With the way prices have been dropping for flat screen TVs, now is the time to upgrade. When it comes to mounting your brand new flat panel TV, you have a few options to consider. Here is a helpful guide outlining the most popular types of TV wall mounts you have to choose from and a couple of suggestions for you to consider.
When it comes to choosing the right TV mount for your set, you need to first decide where in your home it’s going to go. In order to determine the best location for your TV, you need to make sure that the desired wall has a couple of sturdy studs. While most flat panel TVs today are fairly light weight, you don’t want to risk damaging an expensive piece of equipment by hanging it on a weak wall. There are three styles of TV mount to consider when making your choice.
- Flat Wall Mounts: Flat wall mounts are the most basic type of TV wall mount. Once installed, your TV will hang on the wall like a piece of wall art. This type of wall mount is best suited for the bedroom or somewhere where you won’t need to adjust the height or tilt of the TV screen. Peerless, Chief and OmniMount all make perfectly reliable and very sturdy flat wall mounts.
- Tilt Wall Mounts: Tilt wall mounts are a slight upgrade from the basic flat wall mount, in that you are able to tilt your TV up or down for better viewing. It’s important that you check the features on the packaging before you buy a tilting wall mount, as they may vary. Some tilt wall mounts allow you to adjust the degree of tilt while the TV is mounted, while others require that you remove the screen before making any adjustments. Premier Mounts and Peerless both make reliable tilting wall mounts for you to consider.
- Wall Arm Mounts: As far as TV wall mounts go, a wall arm mount is as good as it gets. An articulating arm gives you ultimate versatility, allowing you to not only tilt your TV up and down, but also to move the TV from side to side as well as bringing it closer to you. Wall Arm Mounts are perfect for gaming, when you need to have the screen closer than you would while watching TV.

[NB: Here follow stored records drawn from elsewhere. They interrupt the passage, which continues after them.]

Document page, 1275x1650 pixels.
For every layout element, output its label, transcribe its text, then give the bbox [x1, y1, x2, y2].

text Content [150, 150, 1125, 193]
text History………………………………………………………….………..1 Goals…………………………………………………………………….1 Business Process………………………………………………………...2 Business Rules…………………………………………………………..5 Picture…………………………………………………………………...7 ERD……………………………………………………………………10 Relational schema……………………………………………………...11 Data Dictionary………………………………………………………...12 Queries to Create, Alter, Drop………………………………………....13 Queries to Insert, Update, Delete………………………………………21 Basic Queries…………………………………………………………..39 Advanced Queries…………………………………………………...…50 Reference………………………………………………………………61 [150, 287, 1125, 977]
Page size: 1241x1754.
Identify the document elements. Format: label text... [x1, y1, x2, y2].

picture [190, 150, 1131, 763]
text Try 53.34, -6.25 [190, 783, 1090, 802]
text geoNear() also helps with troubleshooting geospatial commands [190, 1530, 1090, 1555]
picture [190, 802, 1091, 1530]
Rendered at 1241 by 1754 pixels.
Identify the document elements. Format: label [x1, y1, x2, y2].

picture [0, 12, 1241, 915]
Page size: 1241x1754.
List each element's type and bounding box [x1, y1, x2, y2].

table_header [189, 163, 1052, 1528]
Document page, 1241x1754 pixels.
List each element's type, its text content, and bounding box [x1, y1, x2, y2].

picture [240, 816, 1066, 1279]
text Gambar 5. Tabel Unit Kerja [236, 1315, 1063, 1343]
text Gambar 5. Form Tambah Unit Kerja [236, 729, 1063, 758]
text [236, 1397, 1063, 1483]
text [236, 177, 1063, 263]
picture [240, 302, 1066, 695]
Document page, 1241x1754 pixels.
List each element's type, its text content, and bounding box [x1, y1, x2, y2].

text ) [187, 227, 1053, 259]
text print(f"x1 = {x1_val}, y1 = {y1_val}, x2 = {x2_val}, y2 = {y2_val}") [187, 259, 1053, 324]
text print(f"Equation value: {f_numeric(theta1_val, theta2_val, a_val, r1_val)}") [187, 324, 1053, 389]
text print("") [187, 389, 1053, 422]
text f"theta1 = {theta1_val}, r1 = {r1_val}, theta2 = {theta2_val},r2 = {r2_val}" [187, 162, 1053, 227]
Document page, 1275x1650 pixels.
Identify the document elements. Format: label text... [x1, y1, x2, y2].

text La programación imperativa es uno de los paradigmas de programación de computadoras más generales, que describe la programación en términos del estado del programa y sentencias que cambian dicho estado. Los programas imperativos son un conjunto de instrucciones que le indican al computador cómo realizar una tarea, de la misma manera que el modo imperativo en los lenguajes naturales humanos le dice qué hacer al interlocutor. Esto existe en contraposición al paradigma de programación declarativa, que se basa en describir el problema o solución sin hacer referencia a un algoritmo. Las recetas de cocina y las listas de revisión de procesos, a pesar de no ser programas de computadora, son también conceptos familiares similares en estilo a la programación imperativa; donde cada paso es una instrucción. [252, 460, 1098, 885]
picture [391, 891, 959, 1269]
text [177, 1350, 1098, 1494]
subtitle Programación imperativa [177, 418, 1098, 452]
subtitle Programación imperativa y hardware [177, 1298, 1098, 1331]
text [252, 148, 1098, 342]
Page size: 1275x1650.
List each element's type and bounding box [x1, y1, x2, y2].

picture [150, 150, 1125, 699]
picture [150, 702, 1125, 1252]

There are less popular styles of mounts, such as electric or ceiling mounts, but those tend to be substantially heavier and more complicated to install, often requiring professional installation help.
Whether you are upgrading your television from a standard set to a new flat panel or if you are retro-fitting an older TV to a new mount, you need to make sure that both the TV and mount are compatible. Your local retailer should be able to tell you which TVs work best with which mounts or you can check the manufacturer’s website for an accurate list. An important fact to remember is that even a mount that is deemed Universal still may not be compatible with every single television that falls within its size range.